O filho, João Mário, de sete anos, já lhe tinha falado naquela divisão. “Falei com a professora e ela disse-me que ia ver, mas isso não estava em lado algum. Hoje, fui à reunião de pais relativa às avaliações do primeiro período e vi aquilo no quadro”, conta. O documento tem data de 24 de Setembro de 2018.

“Na escola do meu filho é igual”

Não perdeu tempo. Falou com a adjunta da directora do agrupamento, Ana Arrais, que lhe garantiu que as alunas podiam jogar em qualquer dia. Fez queixa à CIG – Comissão para a Cidadania e a Igualdade de Género, receoso de tal prática noutras escolas. Ao final do dia, acompanhou o filho a um treino de futebol e outro pai disse-lhe: “Na escola do meu filho é igual.”

“Há, ainda, um longo caminho a percorrer”, desabafou na sua página de Facebook, partilhando uma fotografia do horário, na qual sobressai a sexta-feira pintada a rosa. “As miúdas acham normal a violência no namoro, as mulheres assassinadas são cada vez mais… mas sosseguem que à sexta o campo de jogos é vosso!”, ironizou. “Que brincadeira as meninas farão no campo de jogos à sexta-feira?”, questionou uma amiga. “Fico extremamente curiosa.”

Contactada pelo PÚBLICO, Ana Arrais sustentou que se trata de uma medida de discriminação positiva. As crianças têm aulas de educação física, como em qualquer escola. Aquele horário regula apenas a utilização do campo de jogos no recreio, isto é, num tempo organizado pelas próprias crianças. Cada dia está atribuído a uma turma, o que inclui rapazes e raparigas, “mas há que ser realista”: os rapazes tendem a jogar futebol e as raparigas tendem a não jogar futebol. Para garantir que elas também têm oportunidade de usar aquele espaço, a escola reservou-lhes a sexta-feira.

O problema, diagnostica, começa na mais tenra infância, com as famílias a darem bonecas às meninas e bolas aos meninos. “As miúdas precisam de mais incentivo”. “À sexta-feira podem jogar de forma mais tranquila.” E jogam o que lhes apetecer. Elas e “aqueles miúdos que ficam de fora porque são um bocadinho mais gordinhos ou porque não gostam de jogar com a mesma violência que os outros”.

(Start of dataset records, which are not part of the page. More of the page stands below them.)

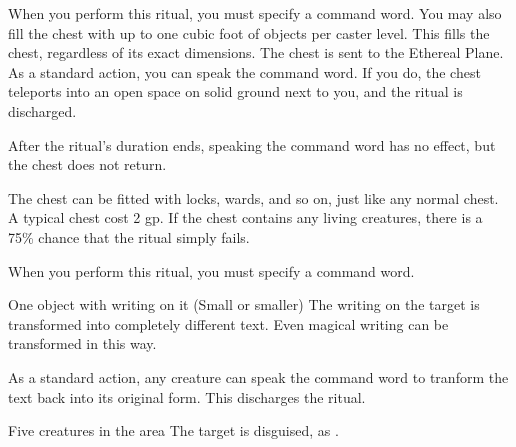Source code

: \spellspecial When you perform this ritual, you must specify a command word. You may also fill the chest with up to one cubic foot of objects per caster level. This fills the chest, regardless of its exact dimensions.
\spellline
\spelleffect The chest is sent to the Ethereal Plane. As a standard action, you can speak the command word. If you do, the chest teleports into an open space on solid ground next to you, and the ritual is discharged.

After the ritual's duration ends, speaking the command word has no effect, but the chest does not return.

\spellnotes The chest can be fitted with locks, wards, and so on, just like any normal chest. A typical chest cost 2 gp. If the chest contains any living creatures, there is a 75\% chance that the ritual simply fails.

\spellspecial When you perform this ritual, you must specify a command word.
\spellline
\begin{spelltarget}{One object with writing on it (Small or smaller)}
    \spelleffect The writing on the target is transformed into completely different text. Even magical writing can be transformed in this way.

    As a standard action, any creature can speak the command word to tranform the text back into its original form. This discharges the ritual.
\end{spelltarget}

\spelldur{\durlong \dismissable}
\begin{spelltarget}{Five creatures in the area}
    \spelleffect The target is disguised, as .
\end{spelltarget}

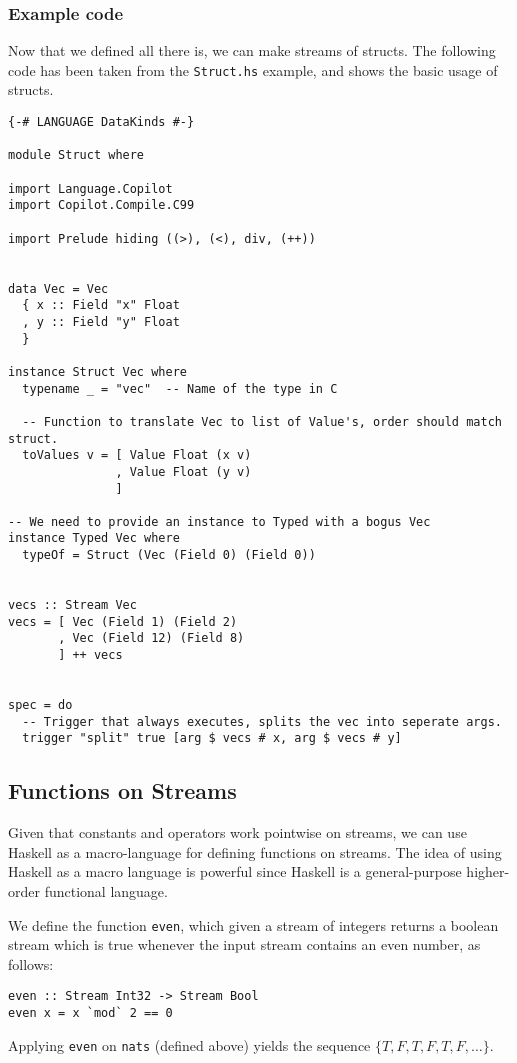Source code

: \subsubsection*{Example code}
\begin{example}
\label{exm:struct}
Now that we defined all there is, we can make streams of structs. The following
code has been taken from the \texttt{Struct.hs} example, and shows the basic
usage of structs.

\begin{lstlisting}[language=Copilot]
{-# LANGUAGE DataKinds #-}

module Struct where

import Language.Copilot
import Copilot.Compile.C99

import Prelude hiding ((>), (<), div, (++))


data Vec = Vec
  { x :: Field "x" Float
  , y :: Field "y" Float
  }

instance Struct Vec where
  typename _ = "vec"  -- Name of the type in C

  -- Function to translate Vec to list of Value's, order should match struct.
  toValues v = [ Value Float (x v)
               , Value Float (y v)
               ]

-- We need to provide an instance to Typed with a bogus Vec
instance Typed Vec where
  typeOf = Struct (Vec (Field 0) (Field 0))


vecs :: Stream Vec
vecs = [ Vec (Field 1) (Field 2)
       , Vec (Field 12) (Field 8)
       ] ++ vecs


spec = do
  -- Trigger that always executes, splits the vec into seperate args.
  trigger "split" true [arg $ vecs # x, arg $ vecs # y]
\end{lstlisting}
\end{example}

\subsection{Functions on Streams} \label{sec:FnOnStreams}

Given that constants and operators work pointwise on streams, we can use Haskell
as a macro-language for defining functions on streams.  The idea of using
Haskell as a macro language is powerful since Haskell is a
general-purpose higher-order functional language.

\begin{example}
We define the function {\tt even}, which given a stream of
integers returns a boolean stream which is true whenever the input stream
contains an even number, as follows:
%
\begin{lstlisting}[language = Copilot, frame = single]
even :: Stream Int32 -> Stream Bool
even x = x `mod` 2 == 0
\end{lstlisting}
%
Applying {\tt even} on {\tt nats} (defined above) yields the sequence
$\{T, F, T, F, T, F, \dots\}$.
\end{example}


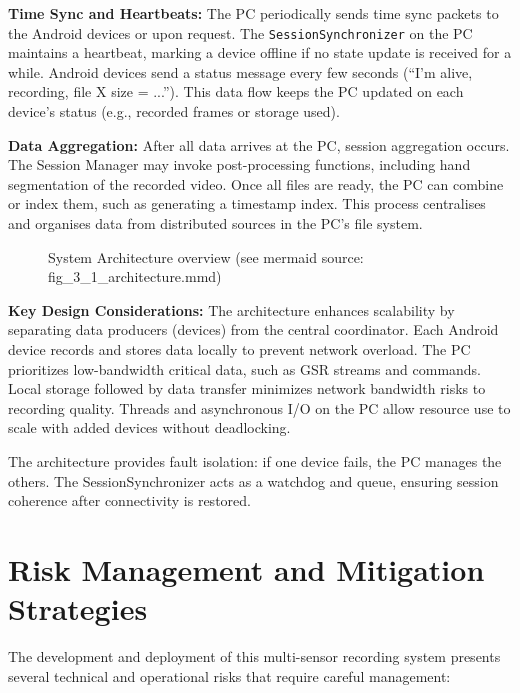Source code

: \textbf{Time Sync and Heartbeats:} The PC periodically sends time sync packets to the Android devices or upon request. The \texttt{SessionSynchronizer} on the PC maintains a heartbeat, marking a device offline if no state update is received for a while. Android devices send a status message every few seconds (``I'm alive, recording, file X size = ...''). This data flow keeps the PC updated on each device's status (e.g., recorded frames or storage used).

\textbf{Data Aggregation:} After all data arrives at the PC, session aggregation occurs. The Session Manager may invoke post-processing functions, including hand segmentation of the recorded video. Once all files are ready, the PC can combine or index them, such as generating a timestamp index. This process centralises and organises data from distributed sources in the PC's file system.

\begin{figure}[ht]
    \centring
    \caption{System Architecture overview (see mermaid source: fig\_3\_1\_architecture.mmd)}
    \label{fig:figure_3_1_architecture}
\end{figure}

\textbf{Key Design Considerations:} The architecture enhances scalability by separating data producers (devices) from the central coordinator. Each Android device records and stores data locally to prevent network overload. The PC prioritizes low-bandwidth critical data, such as GSR streams and commands. Local storage followed by data transfer minimizes network bandwidth risks to recording quality. Threads and asynchronous I/O on the PC allow resource use to scale with added devices without deadlocking.

The architecture provides fault isolation: if one device fails, the PC manages the others. The SessionSynchronizer acts as a watchdog and queue, ensuring session coherence after connectivity is restored.


\section{Risk Management and Mitigation Strategies}
The development and deployment of this multi-sensor recording system presents several technical and operational risks that require careful management:

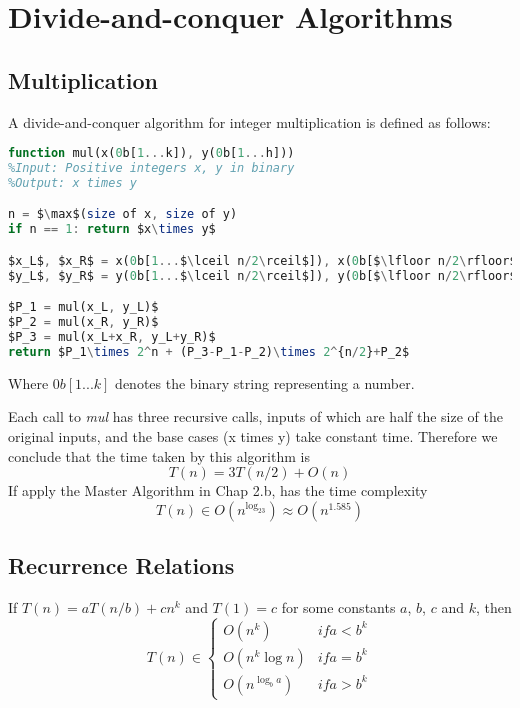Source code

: \section{Divide-and-conquer Algorithms}

\subsection{Multiplication}

\begin{definition}
A divide-and-conquer algorithm for integer multiplication is defined as follows:
\begin{lstlisting}[mathescape=true, language=Octave]
function mul(x(0b[1...k]), y(0b[1...h]))
%Input: Positive integers x, y in binary
%Output: x times y

n = $\max$(size of x, size of y)
if n == 1: return $x\times y$

$x_L$, $x_R$ = x(0b[1...$\lceil n/2\rceil$]), x(0b[$\lfloor n/2\rfloor$...n])
$y_L$, $y_R$ = y(0b[1...$\lceil n/2\rceil$]), y(0b[$\lfloor n/2\rfloor$...n])

$P_1 = mul(x_L, y_L)$
$P_2 = mul(x_R, y_R)$
$P_3 = mul(x_L+x_R, y_L+y_R)$
return $P_1\times 2^n + (P_3-P_1-P_2)\times 2^{n/2}+P_2$
\end{lstlisting}
Where $0b[1...k]$ denotes the binary string representing a number.
\end{definition}
Each call to \textit{mul} has three recursive calls, inputs of which are half the size of the original inputs, and the base cases (x times y) take constant time. Therefore we conclude that the time taken by this algorithm is
\[
T(n) = 3T(n/2)+O(n)
\]
If apply the Master Algorithm in Chap 2.b, has the time complexity
\[
T(n) \in O(n^{\log_23}) \approx O(n^{1.585})
\]

\subsection{Recurrence Relations}

\begin{theorem}
If $T(n) = aT(n/b) + cn^k$ and $T(1) = c$ for some constants $a$, $b$, $c$ and $k$, then
\begin{equation*}
T(n) \in \begin{cases}
O(n^k) &if a<b^k \\
O(n^k\log n) &if a=b^k \\
O(n^{\log_ba}) &if a>b^k
\end{cases}
\end{equation*}
\end{theorem}

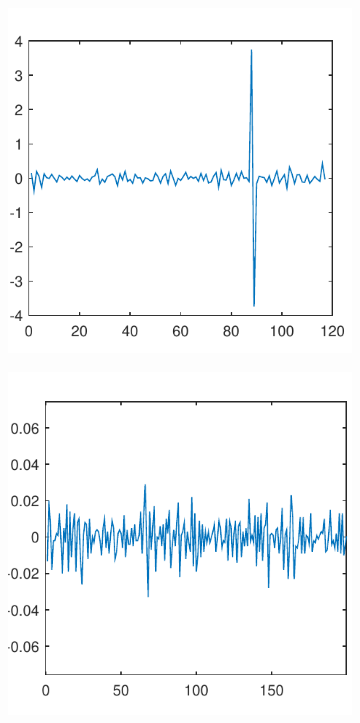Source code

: \documentclass[sigconf]{acmart}
\begin{document}
	\begin{figure}[!htp]
		\centering
		\begin{subfigure}[t]{0.45\linewidth}
			\centering
			\includegraphics[width=0.95\linewidth]{fig/RTT_8}
			\label{fig:3.3a}
		\end{subfigure}
		\begin{subfigure}[t]{0.45\linewidth}
			\centering
			\includegraphics[width=0.95\linewidth]{fig/RTT_20}

\end{subfigure}
\end{figure}
\end{document}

Ana Arrais convidou Nuno Mário Antão para ir à escola na próxima sexta-feira na hora do recreio verificar, com os seus próprios olhos, que “os miúdos estão tranquilos”. E ele aceitou o repto. “A questão não é a tranquilidade das actividades”, reage. “O modelo da mulher a trabalhar na cozinha e o homem a ver a bola na sala também era muito tranquilo.”

Os estudos de género indicam que a construção social da diferença entre masculino e feminino desponta na infância e vai sendo desenvolvida nas fases posteriores da vida. Além dos familiares, amigos e colegas, a escola participa no reforço dos estereótipos de género. E isso, no entender de Nuno Mário Antão, tem de ser contrariado.